The beach party is awfully impertinent because it doesn’t allow us to concentrate on picking on Bella for not going to the dance. This is inconsistent with her character: she won’t go to the dance for some reason but she will go to the beach party that will contain (and this is important): THE EXACT SAME FUCKING PEOPLE! She has told her father that she doesn’t dance, well neither do a lot of people who attend those things, I just don’t get it.

The other thing is that for someone who claims that she never fits in, she sure has taken the alpha role at lunch which is, again, the most important discernment of social order in high school. Bella is sitting with all of her “friends” disappointed that Edward isn’t there at his usual table, not eating, and ignoring her. Her “friends” are gabbing away about normal stuff, stuff that she deems beneath her: “Jessica babbled on and on about her dance plans– Lauren and Angela had asked the other boys and they were all going together–completely unaware of my inattention.”

In other words Jessica, Lauren, and Angela are being girls while Bella has more important things to do. Who are Lauren and Angela? Since Bella doesn’t pay them any regard or view them as in possession of any importance we don’t know. They are apparently not important enough to even be “Red Shirts” they’re more like the people that walk on to the bridge hand the captain the iPad and then walk away without so much as a nod from Kirk/Picard/Sisko. Then Jessica notices something odd, “Edward Cullen is staring at you again.”

“Again”? No Jessica, Edward is staring at her. This is the first time that anyone has ever noticed it outside of Bella. The odd thing that Jessica should have noticed is that Edward isn’t sitting with his pretentious aristocratic family, he’s by himself. Using his finger to order Bella to him. Jessica is surprised, and probably more surprised that she goes over. Further adding to the surprise is that the other girls are jealous, which I’m not going to complain about since it is normal girl behavior.

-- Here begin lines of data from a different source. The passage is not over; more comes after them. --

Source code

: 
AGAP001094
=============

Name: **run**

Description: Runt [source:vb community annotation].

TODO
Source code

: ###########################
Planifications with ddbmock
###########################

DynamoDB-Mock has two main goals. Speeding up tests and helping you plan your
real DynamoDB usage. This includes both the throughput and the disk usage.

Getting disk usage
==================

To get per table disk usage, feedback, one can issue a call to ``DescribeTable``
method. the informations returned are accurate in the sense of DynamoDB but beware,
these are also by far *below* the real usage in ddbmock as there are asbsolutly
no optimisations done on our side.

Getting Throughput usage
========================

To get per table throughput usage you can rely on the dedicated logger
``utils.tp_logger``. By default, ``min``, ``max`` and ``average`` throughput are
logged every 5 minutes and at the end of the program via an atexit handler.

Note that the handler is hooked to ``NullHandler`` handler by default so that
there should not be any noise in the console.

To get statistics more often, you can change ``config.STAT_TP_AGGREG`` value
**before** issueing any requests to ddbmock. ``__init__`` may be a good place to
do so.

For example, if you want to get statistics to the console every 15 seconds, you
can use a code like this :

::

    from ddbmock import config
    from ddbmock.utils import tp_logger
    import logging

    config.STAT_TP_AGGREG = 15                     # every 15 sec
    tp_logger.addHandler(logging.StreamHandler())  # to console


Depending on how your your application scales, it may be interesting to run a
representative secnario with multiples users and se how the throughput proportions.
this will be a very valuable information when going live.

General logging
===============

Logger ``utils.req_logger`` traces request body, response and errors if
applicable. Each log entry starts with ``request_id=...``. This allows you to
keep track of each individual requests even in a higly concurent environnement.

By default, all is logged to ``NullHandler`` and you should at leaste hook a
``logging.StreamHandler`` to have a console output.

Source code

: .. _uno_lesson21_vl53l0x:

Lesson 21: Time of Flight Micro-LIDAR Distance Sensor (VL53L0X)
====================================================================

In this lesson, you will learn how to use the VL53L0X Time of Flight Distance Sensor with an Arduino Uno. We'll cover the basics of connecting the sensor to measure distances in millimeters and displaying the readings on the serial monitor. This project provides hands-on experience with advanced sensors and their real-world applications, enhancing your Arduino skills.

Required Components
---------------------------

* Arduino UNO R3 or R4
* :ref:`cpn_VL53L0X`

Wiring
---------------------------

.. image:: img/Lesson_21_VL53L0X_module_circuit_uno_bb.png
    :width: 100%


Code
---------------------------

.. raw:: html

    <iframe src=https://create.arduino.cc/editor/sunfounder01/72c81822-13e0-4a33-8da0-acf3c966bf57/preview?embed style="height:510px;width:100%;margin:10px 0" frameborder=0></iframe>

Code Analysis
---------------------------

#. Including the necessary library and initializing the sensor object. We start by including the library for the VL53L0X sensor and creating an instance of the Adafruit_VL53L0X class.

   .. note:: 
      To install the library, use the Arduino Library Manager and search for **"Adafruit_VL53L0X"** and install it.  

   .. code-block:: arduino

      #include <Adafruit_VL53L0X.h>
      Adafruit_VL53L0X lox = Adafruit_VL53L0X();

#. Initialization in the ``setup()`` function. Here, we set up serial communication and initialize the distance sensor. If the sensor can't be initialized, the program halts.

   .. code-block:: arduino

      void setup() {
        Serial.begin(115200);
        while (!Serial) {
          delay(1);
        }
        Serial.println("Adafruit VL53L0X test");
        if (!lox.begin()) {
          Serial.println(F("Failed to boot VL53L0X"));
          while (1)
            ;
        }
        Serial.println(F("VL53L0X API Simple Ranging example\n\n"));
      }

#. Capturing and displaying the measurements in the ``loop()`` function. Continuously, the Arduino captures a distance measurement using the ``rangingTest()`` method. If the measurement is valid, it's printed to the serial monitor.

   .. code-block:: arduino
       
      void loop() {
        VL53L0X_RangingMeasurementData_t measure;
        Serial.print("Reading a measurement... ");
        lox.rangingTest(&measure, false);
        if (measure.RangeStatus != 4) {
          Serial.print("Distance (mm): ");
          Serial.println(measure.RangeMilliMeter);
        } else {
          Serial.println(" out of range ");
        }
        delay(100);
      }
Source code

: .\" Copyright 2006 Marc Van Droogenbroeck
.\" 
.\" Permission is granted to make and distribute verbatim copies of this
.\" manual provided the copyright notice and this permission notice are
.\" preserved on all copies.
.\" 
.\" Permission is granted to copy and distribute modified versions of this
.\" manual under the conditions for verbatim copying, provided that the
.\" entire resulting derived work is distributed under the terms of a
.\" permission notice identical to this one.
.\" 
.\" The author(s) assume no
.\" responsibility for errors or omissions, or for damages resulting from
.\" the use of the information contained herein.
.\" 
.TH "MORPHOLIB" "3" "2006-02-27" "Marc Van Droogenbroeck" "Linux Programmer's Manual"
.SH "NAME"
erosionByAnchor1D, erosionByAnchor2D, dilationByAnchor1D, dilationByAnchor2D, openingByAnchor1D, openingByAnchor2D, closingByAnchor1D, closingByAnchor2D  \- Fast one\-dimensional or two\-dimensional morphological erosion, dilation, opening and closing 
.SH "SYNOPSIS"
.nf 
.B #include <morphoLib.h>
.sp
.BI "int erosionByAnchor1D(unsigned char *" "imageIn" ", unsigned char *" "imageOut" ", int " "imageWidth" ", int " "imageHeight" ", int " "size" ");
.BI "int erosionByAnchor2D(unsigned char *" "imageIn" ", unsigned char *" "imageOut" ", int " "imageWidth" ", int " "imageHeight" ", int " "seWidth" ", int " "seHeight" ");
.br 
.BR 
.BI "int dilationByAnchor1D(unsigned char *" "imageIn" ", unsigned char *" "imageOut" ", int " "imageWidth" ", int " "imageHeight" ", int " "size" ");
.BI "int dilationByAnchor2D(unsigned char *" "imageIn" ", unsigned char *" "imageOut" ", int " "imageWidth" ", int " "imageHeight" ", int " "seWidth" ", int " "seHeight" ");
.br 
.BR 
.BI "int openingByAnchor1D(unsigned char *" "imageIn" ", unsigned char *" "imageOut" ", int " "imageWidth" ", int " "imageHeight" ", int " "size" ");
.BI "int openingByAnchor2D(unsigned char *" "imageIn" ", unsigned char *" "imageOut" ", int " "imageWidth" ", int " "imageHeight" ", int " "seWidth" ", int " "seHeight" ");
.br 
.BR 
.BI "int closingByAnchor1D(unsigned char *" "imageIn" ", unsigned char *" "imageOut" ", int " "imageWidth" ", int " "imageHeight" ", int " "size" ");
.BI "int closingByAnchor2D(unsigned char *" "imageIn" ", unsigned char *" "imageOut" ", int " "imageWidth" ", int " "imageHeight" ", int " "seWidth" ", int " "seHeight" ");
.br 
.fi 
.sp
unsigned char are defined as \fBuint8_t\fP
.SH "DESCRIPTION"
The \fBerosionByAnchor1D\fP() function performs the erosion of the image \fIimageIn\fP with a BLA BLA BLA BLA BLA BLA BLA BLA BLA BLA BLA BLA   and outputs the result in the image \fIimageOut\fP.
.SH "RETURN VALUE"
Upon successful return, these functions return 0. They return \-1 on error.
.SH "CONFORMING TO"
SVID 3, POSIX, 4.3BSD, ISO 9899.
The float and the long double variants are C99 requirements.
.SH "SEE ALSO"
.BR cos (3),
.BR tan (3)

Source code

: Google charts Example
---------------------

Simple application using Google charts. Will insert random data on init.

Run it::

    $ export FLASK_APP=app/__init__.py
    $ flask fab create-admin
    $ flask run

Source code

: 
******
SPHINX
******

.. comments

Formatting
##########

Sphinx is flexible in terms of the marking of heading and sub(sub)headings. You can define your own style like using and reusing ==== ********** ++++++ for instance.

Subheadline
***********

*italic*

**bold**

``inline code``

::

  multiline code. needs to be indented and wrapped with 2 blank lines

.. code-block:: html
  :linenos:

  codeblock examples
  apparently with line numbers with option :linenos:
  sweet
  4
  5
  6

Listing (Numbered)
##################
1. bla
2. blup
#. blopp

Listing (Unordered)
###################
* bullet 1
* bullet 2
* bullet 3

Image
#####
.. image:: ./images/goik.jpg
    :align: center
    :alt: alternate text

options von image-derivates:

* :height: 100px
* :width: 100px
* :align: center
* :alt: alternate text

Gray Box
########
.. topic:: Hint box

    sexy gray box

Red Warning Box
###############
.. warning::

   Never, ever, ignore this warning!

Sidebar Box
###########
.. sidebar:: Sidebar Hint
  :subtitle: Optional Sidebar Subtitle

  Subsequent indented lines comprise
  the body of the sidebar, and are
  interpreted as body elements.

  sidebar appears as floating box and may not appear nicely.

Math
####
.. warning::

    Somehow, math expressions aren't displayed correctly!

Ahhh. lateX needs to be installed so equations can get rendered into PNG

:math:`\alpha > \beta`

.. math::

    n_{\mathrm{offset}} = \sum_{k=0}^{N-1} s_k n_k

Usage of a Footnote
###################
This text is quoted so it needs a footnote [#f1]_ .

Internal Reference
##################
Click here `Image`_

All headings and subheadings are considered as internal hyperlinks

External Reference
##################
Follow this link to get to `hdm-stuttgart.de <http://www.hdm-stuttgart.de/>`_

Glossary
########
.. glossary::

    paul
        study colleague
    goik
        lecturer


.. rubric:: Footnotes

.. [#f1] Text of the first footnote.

Taking a look at Edward’s motioning, it’s pure entitlement. It displays an attitude that she should be honored to be asked to his table. He doesn’t come over and politely interrupt. He sits by himself, stares, and then motions. It’s creepy and disgusting, I’ve known high school football stars that acted with more humility than this smug bastard. The worst part: she goes over delighted at the opportunity to grovel at the Duke’s feet hoping for a scrap of affection. He’s a sociopath alright but now I’m getting that confused feeling towards her: I really don’t know if I should pity her or hate her.

__________________________________
*And actual horror movies, not the bullshit torture porn/snuff movies like Saw or Passion of the Christ. Those aren’t scary so much as anatomical.